In Honor of Those Who Resist
- Aslam Abdullah
- 5 hours ago
- 3 min read
Inspired by Imran Khan and Habib Jalib
I am not from Pakistan, but people like where I was born have been punished for it. Yet, I admire not its army, not its nuclear, not its tanks, not its power elites, but those who resist tyranny. It is a tribue to them.
Every age invents its own lamps—lamps that shine brightly, but only inside mansions. They illuminate marble halls while leaving entire streets in darkness. They are celebrated as symbols of progress, stability, and order, yet their light never reaches the hungry, the silenced, or the imprisoned. We are told to revere these lamps, to greet their glow with gratitude. But those who resist know better. A light that serves only a few is not illumination; it is exclusion, refined into ritual.
Resistance begins with refusal. It begins with the courage to say no— not loudly at first, but clearly. No to traditions that protect themselves by hiding beneath the shadow of self-interest. No to mornings declared bright while the majority wake in despair. No to inherited systems that demand reverence without justice. That dark morning, dressed in heritage and order, asks for our obedience. We refuse it. We do not greet it.
Power has always relied on fear— fear of prisons, fear of authority, fear of isolation. Yet those who resist are no longer afraid of the powers that be. They understand that fear is the final currency of unjust rule, and once it loses value, authority collapses inward. The walls of prisons, meant to terrify, stand powerlessly before a conscience that has already chosen truth over safety. Stone cannot silence what conviction has already liberated.
To resist is to recognize that oppression has a language and ignorance has a night. Oppression speaks fluently—through decrees, through headlines, through rehearsed assurances that everything is improving. Ignorance spreads like darkness, asking only that people stop asking questions. The resister refuses both. They refuse to defer to oppression’s grammar or acknowledge ignorance as destiny.
We are repeatedly told that the branches are full of flowers, that the thirsty have been given water, and that the wounds of the heart are finally being healed. But those who resist recognize the cruelty of such claims when spoken in a land of thirst, hunger, and unhealed grief. These declarations are not errors; they are deliberate lies. They are a plunder of reason itself—a theft that asks the suffering to doubt their own pain. Resistance is the insistence that reality matters more than official narratives.
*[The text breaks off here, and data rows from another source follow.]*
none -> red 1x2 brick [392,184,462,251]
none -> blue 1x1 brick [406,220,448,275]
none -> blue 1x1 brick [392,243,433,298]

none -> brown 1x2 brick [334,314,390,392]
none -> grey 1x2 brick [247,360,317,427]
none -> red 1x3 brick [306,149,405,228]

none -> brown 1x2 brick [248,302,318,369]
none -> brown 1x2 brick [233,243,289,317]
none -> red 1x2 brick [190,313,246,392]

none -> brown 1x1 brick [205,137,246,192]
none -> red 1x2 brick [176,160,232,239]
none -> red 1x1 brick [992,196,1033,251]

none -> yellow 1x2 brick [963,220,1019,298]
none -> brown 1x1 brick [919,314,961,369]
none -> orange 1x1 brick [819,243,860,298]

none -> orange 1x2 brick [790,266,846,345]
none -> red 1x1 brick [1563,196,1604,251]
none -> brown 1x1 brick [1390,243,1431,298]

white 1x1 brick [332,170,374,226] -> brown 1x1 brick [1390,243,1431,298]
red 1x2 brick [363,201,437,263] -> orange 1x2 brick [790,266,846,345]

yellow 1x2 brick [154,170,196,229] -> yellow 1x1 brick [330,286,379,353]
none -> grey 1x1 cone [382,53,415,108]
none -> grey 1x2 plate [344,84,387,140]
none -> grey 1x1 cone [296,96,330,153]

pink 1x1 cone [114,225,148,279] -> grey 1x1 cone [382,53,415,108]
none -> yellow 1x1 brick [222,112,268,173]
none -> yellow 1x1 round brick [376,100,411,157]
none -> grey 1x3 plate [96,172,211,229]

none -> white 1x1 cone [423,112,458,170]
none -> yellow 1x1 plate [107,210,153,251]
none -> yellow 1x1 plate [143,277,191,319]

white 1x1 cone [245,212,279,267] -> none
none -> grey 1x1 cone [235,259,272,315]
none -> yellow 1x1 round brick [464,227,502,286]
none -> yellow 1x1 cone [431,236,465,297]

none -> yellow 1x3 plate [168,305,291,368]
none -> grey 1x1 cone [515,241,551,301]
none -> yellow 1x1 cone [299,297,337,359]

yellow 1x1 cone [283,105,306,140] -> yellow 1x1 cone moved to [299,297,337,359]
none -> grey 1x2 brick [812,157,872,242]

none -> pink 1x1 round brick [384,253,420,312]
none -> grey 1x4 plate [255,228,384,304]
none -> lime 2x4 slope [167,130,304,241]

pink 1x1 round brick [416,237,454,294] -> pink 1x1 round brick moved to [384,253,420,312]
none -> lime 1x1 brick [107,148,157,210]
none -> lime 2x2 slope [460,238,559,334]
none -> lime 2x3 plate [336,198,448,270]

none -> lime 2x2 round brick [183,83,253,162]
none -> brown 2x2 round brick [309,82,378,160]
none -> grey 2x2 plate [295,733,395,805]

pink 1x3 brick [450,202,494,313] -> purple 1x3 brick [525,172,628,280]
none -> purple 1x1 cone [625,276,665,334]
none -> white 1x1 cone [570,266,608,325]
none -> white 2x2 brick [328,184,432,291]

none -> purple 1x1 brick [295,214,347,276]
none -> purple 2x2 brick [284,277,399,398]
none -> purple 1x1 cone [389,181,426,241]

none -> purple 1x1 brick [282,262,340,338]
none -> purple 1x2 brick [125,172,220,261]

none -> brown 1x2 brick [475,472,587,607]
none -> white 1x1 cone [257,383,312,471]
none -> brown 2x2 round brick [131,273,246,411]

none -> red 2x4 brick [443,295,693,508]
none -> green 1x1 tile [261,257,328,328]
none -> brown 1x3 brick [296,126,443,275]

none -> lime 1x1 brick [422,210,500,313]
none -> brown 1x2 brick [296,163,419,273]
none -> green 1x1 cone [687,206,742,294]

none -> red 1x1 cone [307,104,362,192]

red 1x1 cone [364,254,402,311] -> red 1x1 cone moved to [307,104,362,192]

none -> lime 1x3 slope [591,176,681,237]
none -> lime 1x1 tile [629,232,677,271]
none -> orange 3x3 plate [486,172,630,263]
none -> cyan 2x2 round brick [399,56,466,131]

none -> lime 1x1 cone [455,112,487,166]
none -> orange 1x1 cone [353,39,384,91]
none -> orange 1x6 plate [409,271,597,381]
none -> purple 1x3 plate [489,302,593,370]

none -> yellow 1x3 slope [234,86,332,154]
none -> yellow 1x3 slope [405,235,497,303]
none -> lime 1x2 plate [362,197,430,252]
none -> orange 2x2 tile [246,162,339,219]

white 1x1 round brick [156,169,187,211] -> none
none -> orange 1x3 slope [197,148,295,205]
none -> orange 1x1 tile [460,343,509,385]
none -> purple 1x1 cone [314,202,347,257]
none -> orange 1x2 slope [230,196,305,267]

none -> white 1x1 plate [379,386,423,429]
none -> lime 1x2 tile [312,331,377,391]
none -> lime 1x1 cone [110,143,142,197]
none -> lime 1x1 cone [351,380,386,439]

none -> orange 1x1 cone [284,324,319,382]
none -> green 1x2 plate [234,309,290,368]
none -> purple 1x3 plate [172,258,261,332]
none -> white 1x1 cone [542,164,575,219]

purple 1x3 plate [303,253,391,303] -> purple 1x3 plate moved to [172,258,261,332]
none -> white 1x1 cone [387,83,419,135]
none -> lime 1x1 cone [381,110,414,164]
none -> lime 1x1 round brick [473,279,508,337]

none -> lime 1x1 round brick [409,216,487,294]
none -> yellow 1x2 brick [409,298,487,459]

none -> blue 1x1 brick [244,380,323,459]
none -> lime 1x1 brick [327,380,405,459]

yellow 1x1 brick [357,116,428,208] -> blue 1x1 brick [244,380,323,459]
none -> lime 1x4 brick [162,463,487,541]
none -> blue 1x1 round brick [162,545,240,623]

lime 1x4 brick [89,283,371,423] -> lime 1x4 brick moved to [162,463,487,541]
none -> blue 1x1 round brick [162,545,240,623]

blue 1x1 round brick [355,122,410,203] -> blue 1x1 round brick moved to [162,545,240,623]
For centuries, peace has been looted and renamed. What once belonged to all has been seized, regulated, and rationed, while the act of taking is disguised as governance. Silence is sold as stability. Endurance is mistaken for consent. But spells do not last forever. There comes a moment when language loses its magic, when promises no longer hypnotize, when people begin to see that those claiming to heal are often the source of the wound.
Resistance exposes this deception. It asks a simple, dangerous question: If you are healers, why does the pain persist? And when the answer is evasion, denial, or blame, the truth becomes unavoidable. You are no healer. You are the injury pretending to offer a cure.
Those who resist know they may stand alone. They know that many will agree with power, not because it is right, but because agreement feels safer than dissent. Still, resistance does not measure itself by numbers. It measures itself by integrity. Even if many accept the lie, the resister disagrees. Even if surrender is popular, the resister does not concede.
This cry of resistance is not merely anger—it is memory, conscience, and hope refusing erasure. It is the voice that says: we have seen enough to know better, and we have endured enough to refuse silence. We will not bow before injustice dressed as law. We will not call darkness light. We will not mistake fear for peace.
To resist, finally, is not to deny reality but to insist on it. It is to stand where truth is uncomfortable and say: this ends with us.


A true portrait of integrity and moral clarity.